* [Exercise objective]
The text of every record, exactly as given and with no pictures, should be your output.

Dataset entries
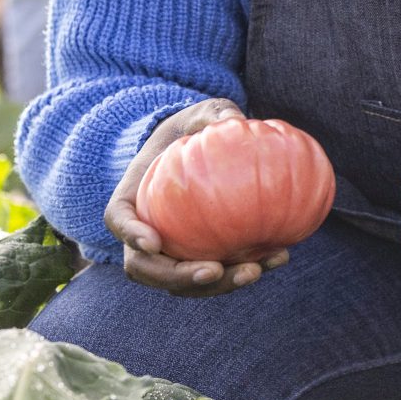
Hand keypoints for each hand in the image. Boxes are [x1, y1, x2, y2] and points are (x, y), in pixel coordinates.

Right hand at [105, 99, 284, 295]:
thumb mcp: (199, 114)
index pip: (119, 220)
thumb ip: (212, 114)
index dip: (131, 235)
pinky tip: (281, 256)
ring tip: (255, 271)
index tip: (153, 241)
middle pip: (148, 269)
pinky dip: (244, 271)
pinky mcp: (199, 260)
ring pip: (184, 283)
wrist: (194, 154)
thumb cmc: (191, 132)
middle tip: (214, 270)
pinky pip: (218, 273)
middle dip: (179, 277)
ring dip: (218, 285)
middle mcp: (143, 235)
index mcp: (131, 200)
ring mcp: (170, 253)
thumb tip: (237, 118)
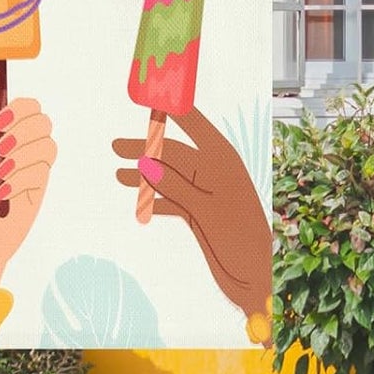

* [Written answer]
Hand keypoints for each hand in the image. Boxes are [x1, y1, x2, y2] and points are (x, y), in pixel coordinates.

Right hand at [105, 99, 284, 295]:
thumb mcp: (199, 114)
index pip: (119, 220)
thumb ip: (212, 114)
index dip: (131, 235)
pinky tip: (281, 256)
ring tip: (255, 271)
index tip: (153, 241)
middle pip: (148, 269)
pinky dip: (244, 271)
pinky mcp: (199, 260)
ring pip: (184, 283)
wrist: (194, 154)
thumb cmc: (191, 132)
middle tip: (214, 270)
pinky pip: (218, 273)
middle dip: (179, 277)
ring dip: (218, 285)
middle mcp: (143, 235)
index mcp: (131, 200)
ring mcp: (170, 253)
thumb tip: (237, 118)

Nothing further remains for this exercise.